The men, who met years earlier in London, had recently socialized during one of Dickens’s reading tours in the United States.
The tour had taken a toll on Dickens’s health.
“My foot is so painful and so incommodes me in the action of sitting up, that I can hardly thank you (through the agency of pen, ink, and paper) for your book,” Dickens lamented in a letter to Bigelow in April 1868.
A copy of the Dickens letter is among more than 20,000 in the John Bigelow Correspondence File that fills nine cabinets in Schaffer Library’s Special Collections. For the first time, the letters to and from such heavyweights as Theodore Roosevelt, Andrew Carnegie and Mark Twain are now searchable through a digital index.
That should thrill scholars, historians and fans of Bigelow, Class of 1835 and one of the most distinguished figures of the 19th and early 20th century.
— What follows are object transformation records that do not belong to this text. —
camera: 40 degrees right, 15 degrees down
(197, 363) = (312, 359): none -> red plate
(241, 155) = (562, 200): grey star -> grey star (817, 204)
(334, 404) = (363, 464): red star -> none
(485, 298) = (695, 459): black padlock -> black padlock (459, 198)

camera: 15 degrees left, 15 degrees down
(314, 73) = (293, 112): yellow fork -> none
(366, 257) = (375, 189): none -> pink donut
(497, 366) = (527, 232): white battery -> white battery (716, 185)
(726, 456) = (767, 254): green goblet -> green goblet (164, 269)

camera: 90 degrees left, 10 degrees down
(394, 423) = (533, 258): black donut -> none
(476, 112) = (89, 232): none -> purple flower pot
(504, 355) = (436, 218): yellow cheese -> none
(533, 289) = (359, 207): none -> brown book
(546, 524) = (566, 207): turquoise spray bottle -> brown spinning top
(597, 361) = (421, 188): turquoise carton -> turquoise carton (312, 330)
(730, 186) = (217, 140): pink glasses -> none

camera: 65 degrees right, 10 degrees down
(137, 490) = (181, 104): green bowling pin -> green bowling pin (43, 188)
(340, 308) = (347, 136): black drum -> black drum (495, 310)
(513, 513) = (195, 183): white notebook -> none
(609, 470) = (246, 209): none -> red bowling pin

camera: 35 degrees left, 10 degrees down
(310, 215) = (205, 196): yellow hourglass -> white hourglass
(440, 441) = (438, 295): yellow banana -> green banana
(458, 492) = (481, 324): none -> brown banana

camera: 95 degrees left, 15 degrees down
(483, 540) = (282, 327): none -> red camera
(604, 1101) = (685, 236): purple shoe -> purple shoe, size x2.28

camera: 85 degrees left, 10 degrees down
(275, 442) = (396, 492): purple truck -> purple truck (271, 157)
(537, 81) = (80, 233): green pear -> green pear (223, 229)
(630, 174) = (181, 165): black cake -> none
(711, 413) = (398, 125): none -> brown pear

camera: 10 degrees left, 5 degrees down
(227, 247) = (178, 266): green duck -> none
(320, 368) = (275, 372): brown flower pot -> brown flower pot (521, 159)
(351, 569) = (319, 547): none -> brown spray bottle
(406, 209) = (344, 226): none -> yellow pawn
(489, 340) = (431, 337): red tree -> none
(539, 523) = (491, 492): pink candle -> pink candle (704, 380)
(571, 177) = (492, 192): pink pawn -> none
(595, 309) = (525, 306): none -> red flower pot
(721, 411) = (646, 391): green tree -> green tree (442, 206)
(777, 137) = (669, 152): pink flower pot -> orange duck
Managing editor and co-owner of the New York Evening Post until 1861, Bigelow also served as consul-general and later as minister to France under President Abraham Lincoln.
“This is a potentially rich source of material for all disciplines,” said Annette LeClair, head of technical services at Schaffer.
LeClair and a team that included library staff members and students spent nearly two years painstakingly transferring notes from thousands of index cards which have served as guideposts to the letters and documents since they were gifted to the College 50 years ago on behalf of the Bigelow family.
The database was designed by David Fuller, Systems Librarian, and other material for the project website was put together by the library’s Digital Services staff including Librarian Gail Golderman, Specialist Jennifer Carr and Assistant Matthew Connolly.
Creating the index wasn’t an easy task. Many of the letters contained only a first or last name, or simply an initial. Some lacked dates. Staff who compiled the original typed index cards were forced to make educated guesses about pertinent information related to the letters. The digital index tries to stay true to that guesswork.
“We wanted to respect the work that had been done in the past,” LeClair said.
The index is part of an ongoing project to draw attention to Bigelow on the centennial of his death on Dec. 19, 1911, at the age of 94. Called Remembered First Citizen in a nod to Margaret Clapp’s 1947 Pulitzer Prize-winning biography of Bigelow, Forgotten First Citizen, the project also included an exhibit in Schaffer Library.